Data in this exercise:
============
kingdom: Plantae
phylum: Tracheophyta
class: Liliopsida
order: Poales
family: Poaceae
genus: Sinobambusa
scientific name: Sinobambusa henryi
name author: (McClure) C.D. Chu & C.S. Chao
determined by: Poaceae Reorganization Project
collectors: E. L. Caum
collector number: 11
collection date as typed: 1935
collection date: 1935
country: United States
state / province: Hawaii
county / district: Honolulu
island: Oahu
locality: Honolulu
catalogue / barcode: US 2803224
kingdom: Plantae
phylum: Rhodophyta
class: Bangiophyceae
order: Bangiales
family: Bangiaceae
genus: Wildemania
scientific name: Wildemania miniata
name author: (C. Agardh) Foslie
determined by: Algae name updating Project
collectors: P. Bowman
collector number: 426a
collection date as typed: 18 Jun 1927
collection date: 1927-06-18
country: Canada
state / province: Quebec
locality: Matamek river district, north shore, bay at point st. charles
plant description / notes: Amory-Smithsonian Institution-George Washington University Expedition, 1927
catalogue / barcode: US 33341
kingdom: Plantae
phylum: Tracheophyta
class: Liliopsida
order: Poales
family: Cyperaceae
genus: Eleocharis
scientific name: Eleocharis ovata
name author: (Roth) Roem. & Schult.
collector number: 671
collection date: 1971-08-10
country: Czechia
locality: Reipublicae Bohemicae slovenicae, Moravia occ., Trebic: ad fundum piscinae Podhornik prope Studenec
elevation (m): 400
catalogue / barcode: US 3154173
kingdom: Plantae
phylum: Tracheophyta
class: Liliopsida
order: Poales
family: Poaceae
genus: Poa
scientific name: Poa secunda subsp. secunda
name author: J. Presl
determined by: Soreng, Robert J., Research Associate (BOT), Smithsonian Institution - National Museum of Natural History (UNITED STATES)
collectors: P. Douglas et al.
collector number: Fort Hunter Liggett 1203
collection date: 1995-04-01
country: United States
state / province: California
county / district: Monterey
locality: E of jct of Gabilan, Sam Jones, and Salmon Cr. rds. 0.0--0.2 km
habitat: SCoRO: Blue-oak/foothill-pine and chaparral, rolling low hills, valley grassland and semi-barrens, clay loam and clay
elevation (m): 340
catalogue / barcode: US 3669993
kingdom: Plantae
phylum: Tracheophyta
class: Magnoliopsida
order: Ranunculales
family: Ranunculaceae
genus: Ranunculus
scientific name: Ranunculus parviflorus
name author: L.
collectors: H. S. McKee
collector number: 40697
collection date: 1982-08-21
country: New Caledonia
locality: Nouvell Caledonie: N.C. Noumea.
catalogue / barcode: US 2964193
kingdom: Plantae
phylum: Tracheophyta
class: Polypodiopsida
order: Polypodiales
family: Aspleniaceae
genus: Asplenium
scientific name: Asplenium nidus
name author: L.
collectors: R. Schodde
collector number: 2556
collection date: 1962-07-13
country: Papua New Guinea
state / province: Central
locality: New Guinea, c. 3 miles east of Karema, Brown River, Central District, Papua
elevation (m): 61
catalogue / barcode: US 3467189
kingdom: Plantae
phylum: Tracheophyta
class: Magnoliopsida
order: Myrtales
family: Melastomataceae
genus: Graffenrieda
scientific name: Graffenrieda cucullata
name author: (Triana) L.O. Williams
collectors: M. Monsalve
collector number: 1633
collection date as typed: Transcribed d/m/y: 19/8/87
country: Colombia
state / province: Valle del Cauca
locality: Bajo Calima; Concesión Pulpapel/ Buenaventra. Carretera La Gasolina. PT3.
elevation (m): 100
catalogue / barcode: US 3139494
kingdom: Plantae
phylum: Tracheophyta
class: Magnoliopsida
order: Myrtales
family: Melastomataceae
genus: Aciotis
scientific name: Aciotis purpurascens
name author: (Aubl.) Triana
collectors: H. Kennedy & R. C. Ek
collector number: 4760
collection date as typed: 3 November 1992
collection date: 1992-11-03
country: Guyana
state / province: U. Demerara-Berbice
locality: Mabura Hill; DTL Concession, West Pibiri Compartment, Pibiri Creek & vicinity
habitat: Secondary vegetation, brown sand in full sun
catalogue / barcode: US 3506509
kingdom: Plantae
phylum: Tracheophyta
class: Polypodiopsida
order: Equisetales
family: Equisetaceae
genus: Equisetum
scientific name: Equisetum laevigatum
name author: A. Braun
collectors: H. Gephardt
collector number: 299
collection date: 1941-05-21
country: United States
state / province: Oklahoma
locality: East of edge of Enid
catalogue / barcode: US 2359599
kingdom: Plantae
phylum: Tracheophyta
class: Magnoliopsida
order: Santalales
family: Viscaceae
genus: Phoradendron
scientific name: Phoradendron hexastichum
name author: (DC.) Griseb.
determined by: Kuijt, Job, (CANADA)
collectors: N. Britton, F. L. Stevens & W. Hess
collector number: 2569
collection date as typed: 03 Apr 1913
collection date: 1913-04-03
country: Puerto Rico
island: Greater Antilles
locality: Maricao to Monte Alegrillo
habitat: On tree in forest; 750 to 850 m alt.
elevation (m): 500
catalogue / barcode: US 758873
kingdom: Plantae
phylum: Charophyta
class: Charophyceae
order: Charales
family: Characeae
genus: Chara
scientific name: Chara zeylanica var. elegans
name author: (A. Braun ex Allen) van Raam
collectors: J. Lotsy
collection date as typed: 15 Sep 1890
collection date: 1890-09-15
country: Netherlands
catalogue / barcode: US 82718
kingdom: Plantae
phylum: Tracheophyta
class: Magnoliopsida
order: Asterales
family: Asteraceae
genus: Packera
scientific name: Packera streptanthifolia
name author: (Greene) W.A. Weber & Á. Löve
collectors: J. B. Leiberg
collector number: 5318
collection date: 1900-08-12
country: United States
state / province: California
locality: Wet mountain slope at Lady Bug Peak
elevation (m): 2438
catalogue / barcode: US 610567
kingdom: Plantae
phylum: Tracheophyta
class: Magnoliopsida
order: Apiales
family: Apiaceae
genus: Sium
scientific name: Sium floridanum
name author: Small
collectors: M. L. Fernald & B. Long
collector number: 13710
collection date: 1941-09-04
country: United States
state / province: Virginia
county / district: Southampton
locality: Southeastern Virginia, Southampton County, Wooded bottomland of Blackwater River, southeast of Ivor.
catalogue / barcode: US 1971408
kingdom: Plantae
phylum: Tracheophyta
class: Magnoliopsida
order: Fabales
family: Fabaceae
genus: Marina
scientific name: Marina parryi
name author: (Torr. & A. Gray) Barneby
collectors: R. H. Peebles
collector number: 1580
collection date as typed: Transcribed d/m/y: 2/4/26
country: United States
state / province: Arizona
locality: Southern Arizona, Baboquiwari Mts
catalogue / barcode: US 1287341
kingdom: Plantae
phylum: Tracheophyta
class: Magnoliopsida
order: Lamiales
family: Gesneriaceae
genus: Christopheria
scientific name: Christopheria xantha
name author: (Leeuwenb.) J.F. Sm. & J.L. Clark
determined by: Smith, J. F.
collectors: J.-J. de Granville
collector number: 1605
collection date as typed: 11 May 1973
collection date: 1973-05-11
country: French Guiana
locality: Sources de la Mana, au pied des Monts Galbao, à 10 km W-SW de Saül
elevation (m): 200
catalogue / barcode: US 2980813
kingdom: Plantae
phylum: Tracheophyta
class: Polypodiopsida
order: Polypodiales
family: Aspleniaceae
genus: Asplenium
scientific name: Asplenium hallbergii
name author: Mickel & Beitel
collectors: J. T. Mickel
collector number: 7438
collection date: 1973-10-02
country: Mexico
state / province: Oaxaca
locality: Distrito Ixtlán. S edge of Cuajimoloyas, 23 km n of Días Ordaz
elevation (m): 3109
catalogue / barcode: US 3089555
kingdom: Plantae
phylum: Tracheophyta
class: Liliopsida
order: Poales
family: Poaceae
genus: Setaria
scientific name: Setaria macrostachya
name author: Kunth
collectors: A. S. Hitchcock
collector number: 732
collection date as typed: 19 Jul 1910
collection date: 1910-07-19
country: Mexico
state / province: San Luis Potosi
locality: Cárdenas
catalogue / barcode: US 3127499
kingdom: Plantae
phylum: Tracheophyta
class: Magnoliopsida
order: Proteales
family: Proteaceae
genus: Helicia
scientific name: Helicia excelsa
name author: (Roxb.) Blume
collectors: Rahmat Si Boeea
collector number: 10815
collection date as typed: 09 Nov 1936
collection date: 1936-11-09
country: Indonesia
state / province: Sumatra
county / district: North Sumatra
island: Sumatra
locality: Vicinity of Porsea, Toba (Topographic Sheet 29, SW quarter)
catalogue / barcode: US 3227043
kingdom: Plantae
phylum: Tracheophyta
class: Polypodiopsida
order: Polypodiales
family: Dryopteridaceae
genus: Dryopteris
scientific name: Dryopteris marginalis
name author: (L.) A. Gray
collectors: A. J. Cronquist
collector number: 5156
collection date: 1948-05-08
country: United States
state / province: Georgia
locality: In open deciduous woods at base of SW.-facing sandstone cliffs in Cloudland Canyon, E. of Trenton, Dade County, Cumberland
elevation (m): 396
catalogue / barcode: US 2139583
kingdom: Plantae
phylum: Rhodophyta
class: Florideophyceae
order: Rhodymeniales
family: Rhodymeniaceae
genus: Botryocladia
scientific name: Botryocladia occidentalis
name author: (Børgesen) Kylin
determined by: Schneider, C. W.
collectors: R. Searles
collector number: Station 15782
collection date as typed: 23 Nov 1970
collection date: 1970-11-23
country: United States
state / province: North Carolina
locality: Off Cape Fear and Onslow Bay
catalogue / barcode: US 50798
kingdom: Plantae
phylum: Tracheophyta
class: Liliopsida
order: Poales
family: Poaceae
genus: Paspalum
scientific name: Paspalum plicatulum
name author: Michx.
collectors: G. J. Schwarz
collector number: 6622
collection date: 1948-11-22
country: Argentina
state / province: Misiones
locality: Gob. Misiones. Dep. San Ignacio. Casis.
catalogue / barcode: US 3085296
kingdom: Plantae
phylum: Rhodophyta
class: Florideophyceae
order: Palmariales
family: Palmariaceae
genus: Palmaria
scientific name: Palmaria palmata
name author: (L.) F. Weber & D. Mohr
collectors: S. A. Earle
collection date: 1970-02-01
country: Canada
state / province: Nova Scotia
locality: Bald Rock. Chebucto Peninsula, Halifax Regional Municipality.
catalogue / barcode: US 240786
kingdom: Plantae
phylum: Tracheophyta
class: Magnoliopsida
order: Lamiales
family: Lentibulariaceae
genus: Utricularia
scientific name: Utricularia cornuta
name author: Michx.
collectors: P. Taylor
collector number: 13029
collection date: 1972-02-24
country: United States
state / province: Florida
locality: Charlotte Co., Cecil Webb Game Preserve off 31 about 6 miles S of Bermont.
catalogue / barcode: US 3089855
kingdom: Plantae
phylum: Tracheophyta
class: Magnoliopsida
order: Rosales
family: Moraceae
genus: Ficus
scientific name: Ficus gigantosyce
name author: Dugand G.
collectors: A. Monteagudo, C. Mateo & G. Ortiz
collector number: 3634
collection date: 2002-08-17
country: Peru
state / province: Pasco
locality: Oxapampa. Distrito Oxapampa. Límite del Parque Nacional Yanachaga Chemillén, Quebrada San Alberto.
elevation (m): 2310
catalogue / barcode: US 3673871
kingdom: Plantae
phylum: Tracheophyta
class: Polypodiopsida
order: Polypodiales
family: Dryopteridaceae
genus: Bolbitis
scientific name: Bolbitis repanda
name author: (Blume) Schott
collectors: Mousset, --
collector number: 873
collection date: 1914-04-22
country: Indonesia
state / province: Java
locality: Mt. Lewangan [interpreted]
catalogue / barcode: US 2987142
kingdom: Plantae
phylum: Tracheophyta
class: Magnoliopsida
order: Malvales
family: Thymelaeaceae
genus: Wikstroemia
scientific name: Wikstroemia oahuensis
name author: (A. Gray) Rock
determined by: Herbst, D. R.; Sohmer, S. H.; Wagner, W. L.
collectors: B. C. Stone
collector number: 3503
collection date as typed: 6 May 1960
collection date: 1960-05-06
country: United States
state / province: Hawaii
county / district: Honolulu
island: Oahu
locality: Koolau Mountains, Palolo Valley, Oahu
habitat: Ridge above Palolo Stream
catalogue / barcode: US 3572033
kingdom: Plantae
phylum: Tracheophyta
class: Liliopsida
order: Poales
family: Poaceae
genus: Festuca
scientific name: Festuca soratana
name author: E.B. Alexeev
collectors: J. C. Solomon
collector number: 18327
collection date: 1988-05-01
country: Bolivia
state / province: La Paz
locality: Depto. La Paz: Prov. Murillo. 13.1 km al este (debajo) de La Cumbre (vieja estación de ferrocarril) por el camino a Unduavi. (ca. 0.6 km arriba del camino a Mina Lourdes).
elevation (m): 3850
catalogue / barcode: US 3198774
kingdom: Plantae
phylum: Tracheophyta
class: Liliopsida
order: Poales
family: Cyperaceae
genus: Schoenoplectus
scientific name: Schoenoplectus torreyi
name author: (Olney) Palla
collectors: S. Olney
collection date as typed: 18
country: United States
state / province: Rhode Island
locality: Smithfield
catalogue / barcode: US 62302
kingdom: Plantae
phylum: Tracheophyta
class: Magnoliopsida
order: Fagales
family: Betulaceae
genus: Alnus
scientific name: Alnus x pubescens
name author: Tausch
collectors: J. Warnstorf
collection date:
============
Given exercise: Turn the part of the listing above that begins with the line containing "genus: Schoenoplectus" and runs to the end of the listing into a numbered list, omitting blank lines.

Response for this exercise:
1. genus: Schoenoplectus
2. scientific name: Schoenoplectus torreyi
3. name author: (Olney) Palla
4. collectors: S. Olney
5. collection date as typed: 18
6. country: United States
7. state / province: Rhode Island
8. locality: Smithfield
9. catalogue / barcode: US 62302
10. kingdom: Plantae
11. phylum: Tracheophyta
12. class: Magnoliopsida
13. order: Fagales
14. family: Betulaceae
15. genus: Alnus
16. scientific name: Alnus x pubescens
17. name author: Tausch
18. collectors: J. Warnstorf
19. collection date:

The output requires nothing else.